Description of the task.
Please write out all the entries exactly, without the pictures.

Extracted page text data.
== Segment start ==

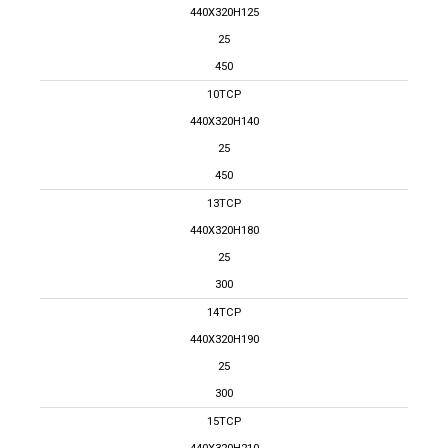
440X320H125
25
450
10TCP
440X320H140
25
450
13TCP
440X320H180
25
300
14TCP
440X320H190
25
300
15TCP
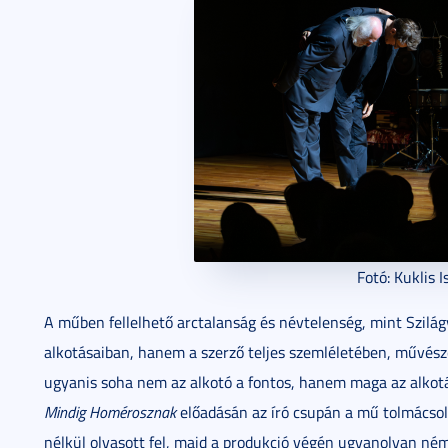
Fotó: Kuklis 
A műben fellelhető arctalanság és névtelenség, mint Szilág
alkotásaiban, hanem a szerző teljes szemléletében, művész
ugyanis soha nem az alkotó a fontos, hanem maga az alkotás.
Mindig Homérosznak
előadásán az író csupán a mű tolmácsol
nélkül olvasott fel, majd a produkció végén ugyanolyan ném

== Segment end ==

Solution for this exercise.
440X320H125
25
450
10TCP
440X320H140
25
450
13TCP
440X320H180
25
300
14TCP
440X320H190
25
300
15TCP
Fotó: Kuklis 
A műben fellelhető arctalanság és névtelenség, mint Szilág
alkotásaiban, hanem a szerző teljes szemléletében, művész
ugyanis soha nem az alkotó a fontos, hanem maga az alkotás.
Mindig Homérosznak
előadásán az író csupán a mű tolmácsol
nélkül olvasott fel, majd a produkció végén ugyanolyan ném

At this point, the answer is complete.